Work request.
Render every line of the data below as a JSON list of strings, one string per line, skipping blank lines and leaving out the picture markers.

Given entries.

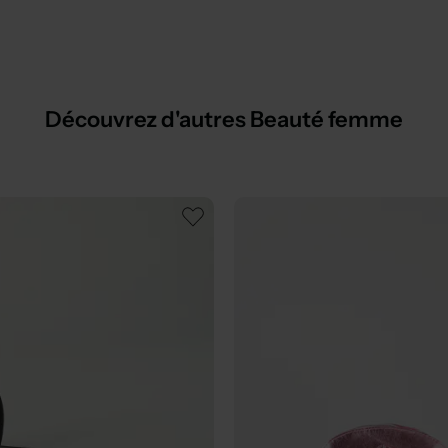
Découvrez d'autres Beauté femme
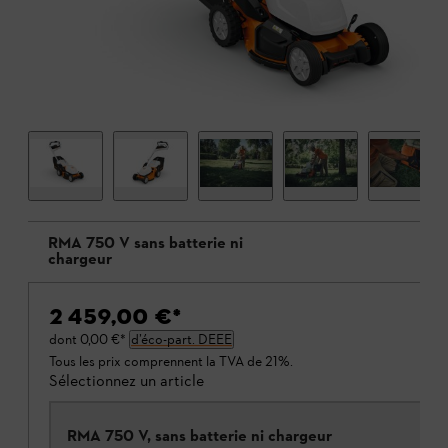
RMA 750 V sans batterie ni
chargeur
2 459,00 €
*
dont
0,00 €
*
d’éco-part. DEEE
Tous les prix comprennent la TVA de 21%.
Sélectionnez un article
RMA 750 V, sans batterie ni chargeur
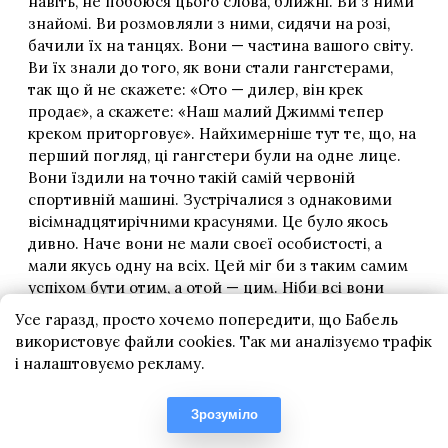
Усе гаразд, просто хочемо попередити, що Бабель
використовує файли cookies. Так ми аналізуємо трафік
і налаштовуємо рекламу.
Зрозуміло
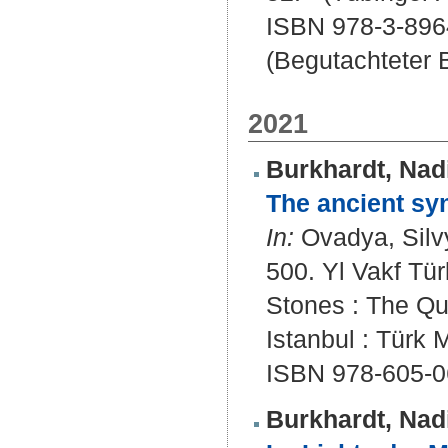
ISBN 978-3-896
(Begutachteter B
2021
Burkhardt, Nad
The ancient sy
In:
Ovadya, Silvy
500. Yl Vakf Tü
Stones : The Qu
Istanbul : Türk 
ISBN 978-605-0
Burkhardt, Nad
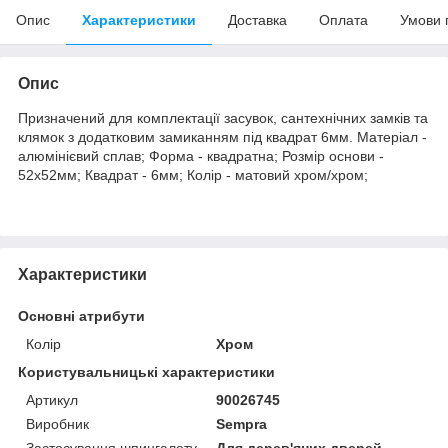
Опис
Характеристики
Доставка
Оплата
Умови 
Опис
Призначений для комплектації засувок, сантехнічних замків та
клямок з додатковим замиканням під квадрат 6мм. Матеріал -
алюмінієвий сплав; Форма - квадратна; Розмір основи -
52х52мм; Квадрат - 6мм; Колір - матовий хром/хром;
Характеристики
Основні атрибути
Колір
Хром
Користувальницькі характеристики
Артикул
90026745
Виробник
Sempra
Застосування шпингалету
Для дерев'яних дверей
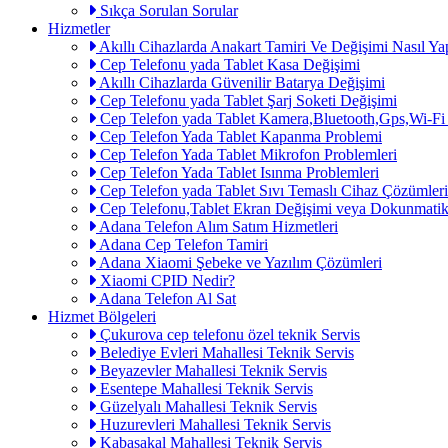
Sıkça Sorulan Sorular
Hizmetler
Akıllı Cihazlarda Anakart Tamiri Ve Değişimi Nasıl Yap
Cep Telefonu yada Tablet Kasa Değişimi
Akıllı Cihazlarda Güvenilir Batarya Değişimi
Cep Telefonu yada Tablet Şarj Soketi Değişimi
Cep Telefon yada Tablet Kamera,Bluetooth,Gps,Wi-Fi
Cep Telefon Yada Tablet Kapanma Problemi
Cep Telefon Yada Tablet Mikrofon Problemleri
Cep Telefon Yada Tablet Isınma Problemleri
Cep Telefon yada Tablet Sıvı Temaslı Cihaz Çözümleri
Cep Telefonu,Tablet Ekran Değişimi veya Dokunmatik
Adana Telefon Alım Satım Hizmetleri
Adana Cep Telefon Tamiri
Adana Xiaomi Şebeke ve Yazılım Çözümleri
Xiaomi CPID Nedir?
Adana Telefon Al Sat
Hizmet Bölgeleri
Çukurova cep telefonu özel teknik Servis
Belediye Evleri Mahallesi Teknik Servis
Beyazevler Mahallesi Teknik Servis
Esentepe Mahallesi Teknik Servis
Güzelyalı Mahallesi Teknik Servis
Huzurevleri Mahallesi Teknik Servis
Kabasakal Mahallesi Teknik Servis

Response to this exercise.
[
  "Découvrez d'autres Beauté femme",
  "RMA 750 V sans batterie ni",
  "chargeur",
  "2 459,00 €",
  "*",
  "dont",
  "0,00 €",
  "*",
  "d’éco-part. DEEE",
  "Tous les prix comprennent la TVA de 21%.",
  "Sélectionnez un article",
  "RMA 750 V, sans batterie ni chargeur",
  "Усе гаразд, просто хочемо попередити, що Бабель",
  "використовує файли cookies. Так ми аналізуємо трафік",
  "і налаштовуємо рекламу.",
  "Зрозуміло",
  "ISBN 978-3-896",
  "(Begutachteter B",
  "2021",
  "Burkhardt, Nad",
  "The ancient sy",
  "In:",
  "Ovadya, Silvy",
  "500. Yl Vakf Tü",
  "Stones : The Qu",
  "Istanbul : Türk ",
  "ISBN 978-605-0",
  "Burkhardt, Nad",
  "Опис",
  "Характеристики",
  "Доставка",
  "Оплата",
  "Умови ",
  "Опис",
  "Призначений для комплектації засувок, сантехнічних замків та",
  "клямок з додатковим замиканням під квадрат 6мм. Матеріал -",
  "алюмінієвий сплав; Форма - квадратна; Розмір основи -",
  "52х52мм; Квадрат - 6мм; Колір - матовий хром/хром;",
  "Характеристики",
  "Основні атрибути",
  "Колір",
  "Хром",
  "Користувальницькі характеристики",
  "Артикул",
  "90026745",
  "Виробник",
  "Sempra",
  "Застосування шпингалету",
  "Для дерев'яних дверей",
  "Sıkça Sorulan Sorular",
  "Hizmetler",
  "Akıllı Cihazlarda Anakart Tamiri Ve Değişimi Nasıl Yap",
  "Cep Telefonu yada Tablet Kasa Değişimi",
  "Akıllı Cihazlarda Güvenilir Batarya Değişimi",
  "Cep Telefonu yada Tablet Şarj Soketi Değişimi",
  "Cep Telefon yada Tablet Kamera,Bluetooth,Gps,Wi-Fi",
  "Cep Telefon Yada Tablet Kapanma Problemi",
  "Cep Telefon Yada Tablet Mikrofon Problemleri",
  "Cep Telefon Yada Tablet Isınma Problemleri",
  "Cep Telefon yada Tablet Sıvı Temaslı Cihaz Çözümleri",
  "Cep Telefonu,Tablet Ekran Değişimi veya Dokunmatik",
  "Adana Telefon Alım Satım Hizmetleri",
  "Adana Cep Telefon Tamiri",
  "Adana Xiaomi Şebeke ve Yazılım Çözümleri",
  "Xiaomi CPID Nedir?",
  "Adana Telefon Al Sat",
  "Hizmet Bölgeleri",
  "Çukurova cep telefonu özel teknik Servis",
  "Belediye Evleri Mahallesi Teknik Servis",
  "Beyazevler Mahallesi Teknik Servis",
  "Esentepe Mahallesi Teknik Servis",
  "Güzelyalı Mahallesi Teknik Servis",
  "Huzurevleri Mahallesi Teknik Servis",
  "Kabasakal Mahallesi Teknik Servis"
]